- Exercise goal -
A faithful copy is needed of the lines below from the one with "284 143 5035" up to and including the one with "139 126 0.63"; set it down with no pictures and no other lines.

Collection entries
Content starts

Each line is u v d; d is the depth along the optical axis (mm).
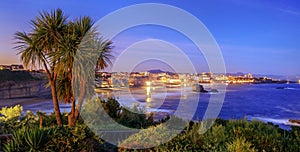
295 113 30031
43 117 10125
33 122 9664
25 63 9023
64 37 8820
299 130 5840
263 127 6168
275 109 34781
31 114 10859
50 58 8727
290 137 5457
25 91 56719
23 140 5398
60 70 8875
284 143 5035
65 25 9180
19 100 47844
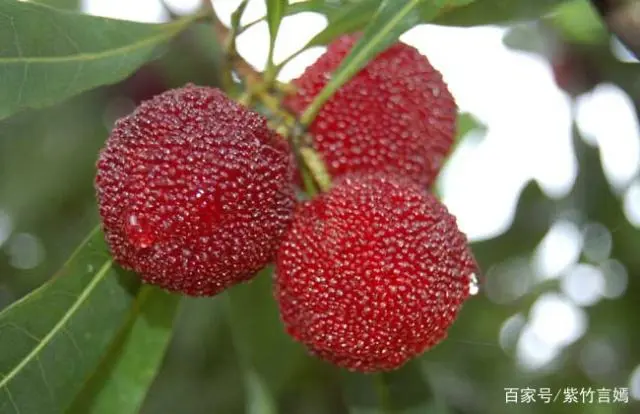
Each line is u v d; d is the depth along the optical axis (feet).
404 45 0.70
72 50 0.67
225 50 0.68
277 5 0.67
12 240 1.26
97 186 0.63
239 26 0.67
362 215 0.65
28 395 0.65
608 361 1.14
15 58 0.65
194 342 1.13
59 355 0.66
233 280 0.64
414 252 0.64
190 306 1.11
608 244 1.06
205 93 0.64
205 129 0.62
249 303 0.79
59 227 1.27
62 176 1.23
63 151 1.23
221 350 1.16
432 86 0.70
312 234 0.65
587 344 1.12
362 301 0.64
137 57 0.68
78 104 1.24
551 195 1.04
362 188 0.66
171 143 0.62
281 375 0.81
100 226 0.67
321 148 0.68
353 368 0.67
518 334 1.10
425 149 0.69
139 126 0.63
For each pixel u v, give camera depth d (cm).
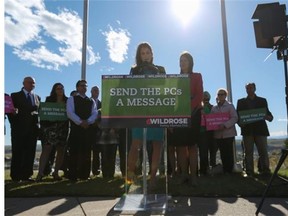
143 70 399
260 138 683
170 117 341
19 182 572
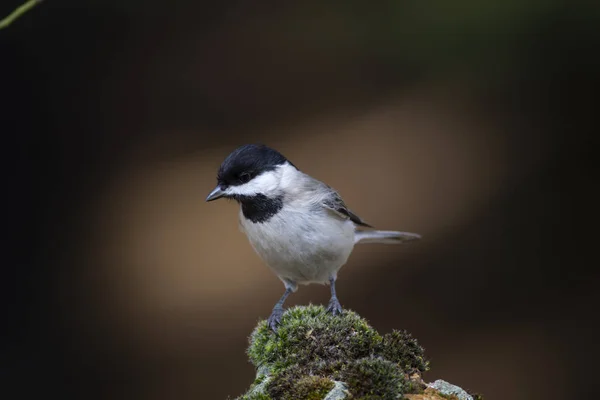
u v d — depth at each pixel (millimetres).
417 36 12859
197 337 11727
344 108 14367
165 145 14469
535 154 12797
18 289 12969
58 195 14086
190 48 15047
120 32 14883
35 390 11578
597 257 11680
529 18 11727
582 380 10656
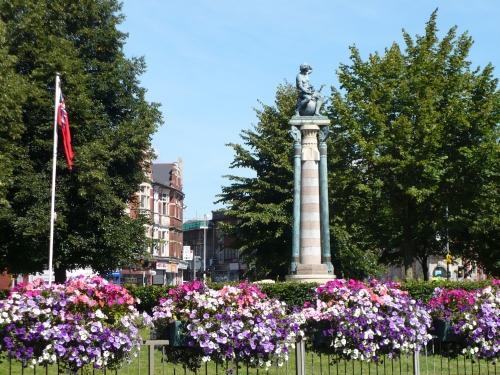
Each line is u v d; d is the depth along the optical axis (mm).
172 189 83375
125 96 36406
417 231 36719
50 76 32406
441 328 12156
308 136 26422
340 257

Content ends
Content starts

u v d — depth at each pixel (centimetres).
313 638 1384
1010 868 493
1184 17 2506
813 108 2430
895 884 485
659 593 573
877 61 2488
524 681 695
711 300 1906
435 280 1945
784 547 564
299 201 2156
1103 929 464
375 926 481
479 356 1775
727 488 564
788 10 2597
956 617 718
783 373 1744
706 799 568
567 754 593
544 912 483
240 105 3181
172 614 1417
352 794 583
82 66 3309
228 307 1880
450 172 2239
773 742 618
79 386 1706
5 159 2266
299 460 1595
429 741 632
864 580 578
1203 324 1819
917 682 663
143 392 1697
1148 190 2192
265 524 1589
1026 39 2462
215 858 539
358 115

Content ends

- Task output -
284 143 5035
65 25 9180
19 100 47844
Each line is u v d; d is the depth along the optical axis (feet).
404 45 0.70
72 50 0.67
225 50 0.68
277 5 0.67
12 240 1.26
97 186 0.63
239 26 0.67
362 215 0.65
28 395 0.65
608 361 1.14
15 58 0.65
194 342 1.13
59 355 0.66
233 280 0.64
414 252 0.64
190 306 1.11
608 244 1.06
205 93 0.64
205 129 0.62
249 303 0.79
59 227 1.27
62 176 1.23
63 151 1.23
221 350 1.16
432 86 0.70
312 234 0.65
587 344 1.12
362 301 0.64
137 57 0.68
78 104 1.24
551 195 1.04
362 188 0.66
171 143 0.62
281 375 0.81
100 226 0.67
321 148 0.68
353 368 0.67
518 334 1.10
425 149 0.69
139 126 0.63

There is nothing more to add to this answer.